As a general rule, R&D expenses that yield a positive result are written off as expenses for ordinary activities from the 1st day of the month following the month in which the actual application of the results obtained from R&D in the production of products (performance of work, provision of services) began ), or for the management needs of the organization (clause 10 of PBU 17/02 “Accounting for expenses for research, development and technological work”, approved by order of the Ministry of Finance of Russia dated November 19, 2002 No. 115n, hereinafter referred to as PBU 17/02). You can write off R&D expenses either linearly or in proportion to the volume of products, work, and services (clause 11 of PBU 17/02). Let's give an example.

Example 10

. Reflection of R&D expenses under “regular” accounting

The organization paid a third-party contractor for work to improve its products at a cost of 81,000 rubles. (without VAT). The work gave a positive result, which is used in production activities. In the month of completion of the work, the organization made settlements with the contractor and began using the results of R&D that are not subject to legal protection. The period for writing off R&D expenses on a straight-line basis is four and a half years (54 months).

An accountant conducting “regular” accounting will make the following entries:

DEBIT 08-8 CREDIT 60

— 81,000 rub. – the debt for payment for work performed is reflected;

DEBIT 04 CREDIT 08-8

— 81,000 rub. – R&D that produced a positive result was taken into account;

DEBIT 60 CREDIT 51

— 81,000 rub. – paid for the work performed.

From next month, monthly:

DEBIT 20 CREDIT 04

— 1500 rub. (RUB 81,000 / 54) – another part of R&D expenses was written off.

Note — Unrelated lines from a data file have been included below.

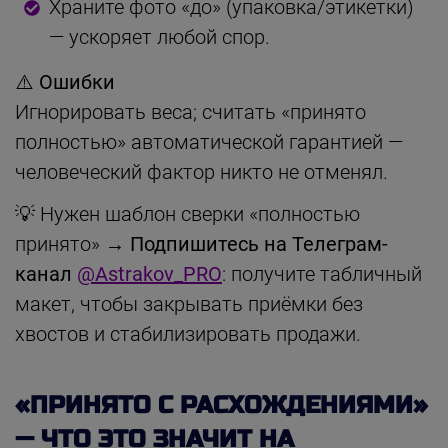
Храните фото «до» (упаковка/этикетки)
— ускоряет любой спор.
⚠️ Ошибки
Игнорировать веса; считать «принято
полностью» автоматической гарантией —
человеческий фактор никто не отменял.
💡 Нужен шаблон сверки «полностью
принято» →
Подпишитесь на Телеграм-
канал
@Astrakov_PRO
: получите табличный
макет, чтобы закрывать приёмки без
хвостов и стабилизировать продажи.
«ПРИНЯТО С РАСХОЖДЕНИЯМИ»
— ЧТО ЭТО ЗНАЧИТ НА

However, now an organization that has the right to conduct simplified accounting will be able to write off R&D expenses as expenses for ordinary activities in the full amount as they are carried out (clause 14 of PBU 17/02).

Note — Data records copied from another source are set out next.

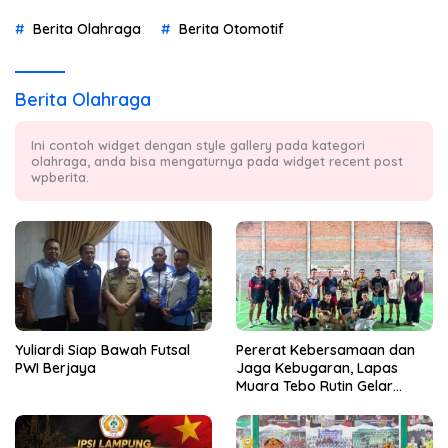
Berita Olahraga
Berita Otomotif
Berita Olahraga
Ini contoh widget dengan style gallery pada kategori
olahraga, anda bisa mengaturnya pada widget recent post
wpberita.
Yuliardi Siap Bawah Futsal
Pererat Kebersamaan dan
PWI Berjaya
Jaga Kebugaran, Lapas
Muara Tebo Rutin Gelar
Badminton Bersama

From when to apply innovations?

If an organization decides to take advantage of new opportunities, it will have to change its accounting policy for accounting purposes (clause 10 of PBU 1/2008 “Accounting Policy of an Organization,” approved by Order of the Ministry of Finance of Russia dated October 6, 2008 No. 106n). Such organizations can reflect changes in accounting policies in their financial statements prospectively, that is, without adjusting the reporting indicators of previous periods (clause 15.1 of PBU 1/2008).

The reporting period is the period for which the organization must prepare financial statements (clause 4 of PBU 4/99 “Accounting statements of an organization”, approved by order of the Ministry of Finance of Russia dated July 6, 1999 No. 43n, hereinafter referred to as PBU 4/99). Reporting should be prepared for the month, quarter and year on an accrual basis from the beginning of the reporting year, unless otherwise established by the legislation of the Russian Federation. The reporting period for annual financial statements (reporting year) is the calendar year - from January 1 to December 31 inclusive, with the exception of cases of creation, reorganization and liquidation of a legal entity. At the same time, the financial statements for the month and quarter are interim (Part 1, Article 15 of the Federal Law of December 6, 2011 N 402-FZ “On Accounting”, paragraph 29 of the Regulations on Accounting and Financial Reporting in the Russian Federation, approved by order Ministry of Finance of Russia dated July 29, 1998 No. 34n, clause 48 PBU 4/99).

According to the Ministry of Finance of Russia, when deciding to start using the above-mentioned simplified methods of accounting, one should proceed from the fact that in order to ensure comparability of financial statements for a number of years, changes in accounting policies are made from the beginning of the reporting year, unless otherwise determined by the reason for such a change (h 7 Article 8 of the Federal Law of December 6, 2011 No. 402-FZ “On Accounting”). In this regard, the organization has the right to decide to apply each of the above simplified accounting methods in relation to financial statements both for 2021 and for any subsequent year.